Cystic Fibrosis Research Center

Research Administration Centers and Cores Cystic Fibrosis Research Center

Cystic Fibrosis Research Center

Directory Category: Core

The CF Research Center includes more than fifty faculty members. Using the resources described above, as well as University funds and an allotment provided through the State of Alabama, the Center maintains Core facilities available for studies of cell biology, ion transport, and translational aspects of CF research.

These include:

  1. Assay Core (Core Directors: Steve Rowe, M.D. or Catherine Fuller, Ph.D.) - The mission of the Assay Core is to develop and assist with protocols intended to evaluate macroscopic CFTR function and subcellular localization. The Core provides Ussing chamber capabilities and expertise for testing vectoral anion transport in polarized airway epithelial monolayers, and florescent dye-based methods for evaluating CFTR activity in cells grown on coverslips. The Core also performs immunolocalization for proteins relevant to CF pathogenesis, including CFTR. Reagents and assays are funded by resources available from the Cystic Fibrosis foundation. Core users are typically associated with the Cystic Fibrosis Research Center, but there is no limitation on who may access the Core.
  2. Cell Model and Evaluation Core (Core Director: Kevin L. Kirk, Ph.D.) - The mission of the Cell Model and Evaluation Core is to improve our understanding of mechanisms underlying cystic fibrosis ion channel dysfunction. The Core has helped identify new pathways for activation of mutant CFTR (including the most common disease-associated mutations). The Core assists with patch clamp and single channel analysis relevant to ion channel gating. The Core also provides primary murine airway epithelial cells. These reagents and assays are funded by resources available from the NIH. Core users are typically associated with the Cystic Fibrosis Research Center, but there is no limitation on who may access the Core.
  3. Cystic Fibrosis (CF) Animal Models Core (Core Director: David M. Bedwell, Ph.D.) - The mission of the Cell Model and Evaluation Core is to improve our understanding of mechanisms underlying cystic fibrosis ion channel dysfunction. The Core has helped identify new pathways for activation of mutant CFTR (including the most common disease-associated mutations). The Core assists with patch clamp and single channel analysis relevant to ion channel gating. The Core also provides primary murine airway epithelial cells.  These reagents and assays are funded by resources available from the NIH. Core users are typically associated with the Cystic Fibrosis Research Center, but there is no limitation on who may access the Core.
  4. Cystic Fibrosis (CF) Clinical and Translational Core (Core Director: Steven M. Rowe, M.D.) - The mission of the Clinical and Translational Core is to bring state-of-the-art technology for patient orientated research to the cystic fibrosis program on our campus. The transition of experimental interventions toward preclinical testing and ultimate clinical trials requires examination of efficacy and toxicity in human cells and tissues. Human primary nasal airway epithelial cells and bronchial airway epithelial cells (from bronchoscopy or other surgical remnant tissues) are provided by the Core for this purpose.

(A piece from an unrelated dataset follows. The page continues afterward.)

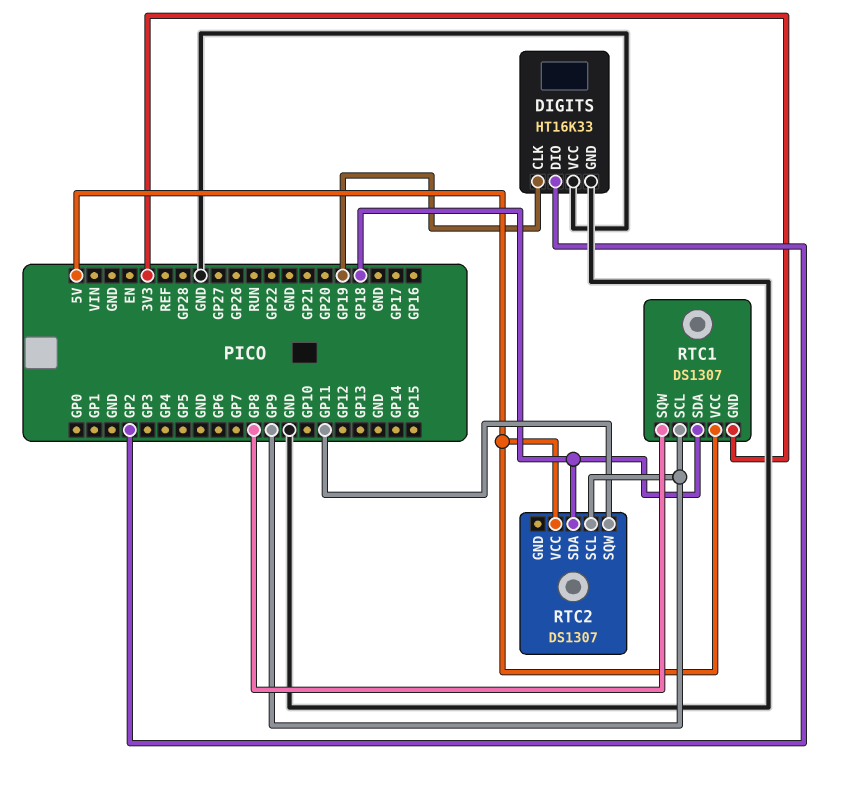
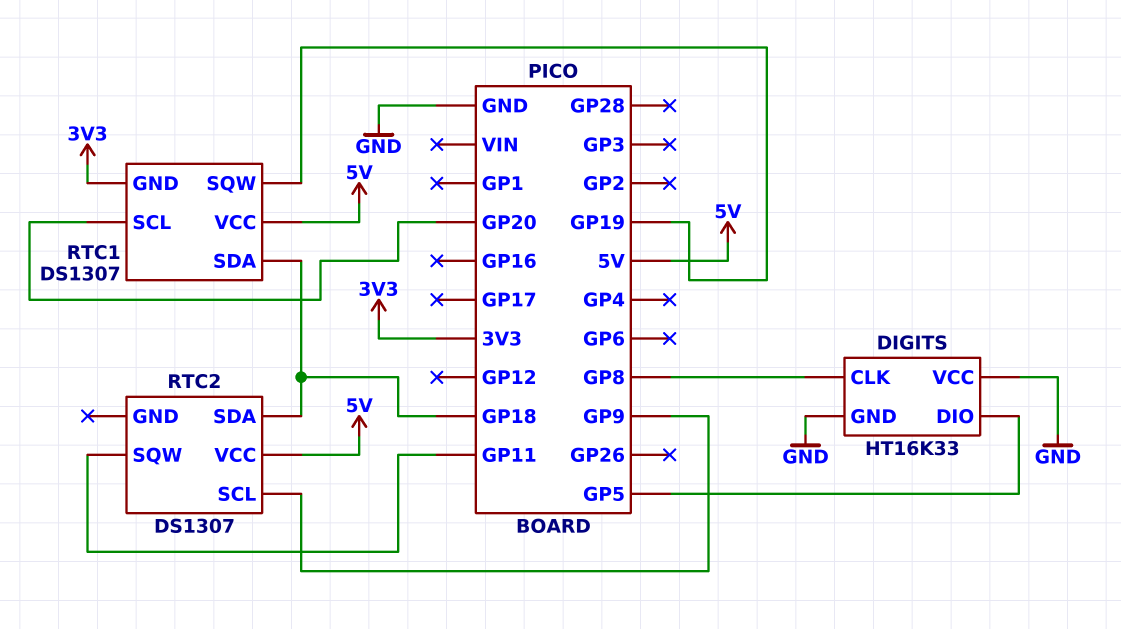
DIGITS pin CLK: GP19 -> GP8
DIGITS pin DIO: GP2 -> GP5
RTC1 pin SCL: GP9 -> GP20
RTC1 pin SQW: GP8 -> GP19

The Core also includes expertise in the nasal potential difference measurement, an important endpoint in cystic fibrosis clinical trials, and a means to understand pathogenesis of cystic fibrosis and other metabolic diseases. Recently, the Core also initiated studies of pulmonary tissue physiology utilizing optical coherence tomography (OCT). These clinical assays help bridge the gap between preclinical animal studies and clinical trials and contribute to therapeutic development in the CF Research Center. The Core was established in 1999 as a result of an award from the National Institute of Diabetes and Digestive and Kidney Diseases. Core users are typically associated with the Cystic Fibrosis Research Center, but there is no limitation on who may access the Core.
  5. Cystic Fibrosis Transmembrane Conductance Regulator (CFTR) Expression Core (Core Director: Jeong S. Hong, Ph.D.)- The Cystic Fibrosis Transmembrane Conductance Regulator (CFTR) Expression Core assists Cystic Fibrosis (CF) Center investigators with the complex technology necessary to efficiently express CFTR in experimental systems. The Core maintains a repository of reagents for studying CFTR, including over 50 constructs containing mutations that lead to disease and CFTR plasmid molecules used as part of gene therapy protocols in CF patients in the past. The Core also assists with expression technologies using vaccinia, adenovirus and other methodologies and antibody based detection of CF related gene products. These reagents have led to important basic discoveries about CF and to external grant funding (from the National Institutes of Health, the Cystic Fibrosis Foundation, and other sources) for UAB scientists and projects. The Core was established in 1994 as a result of a Cystic Fibrosis Foundation award. Core users are typically associated with the Cystic Fibrosis Research Center, but there is no limitation on who may access the Core.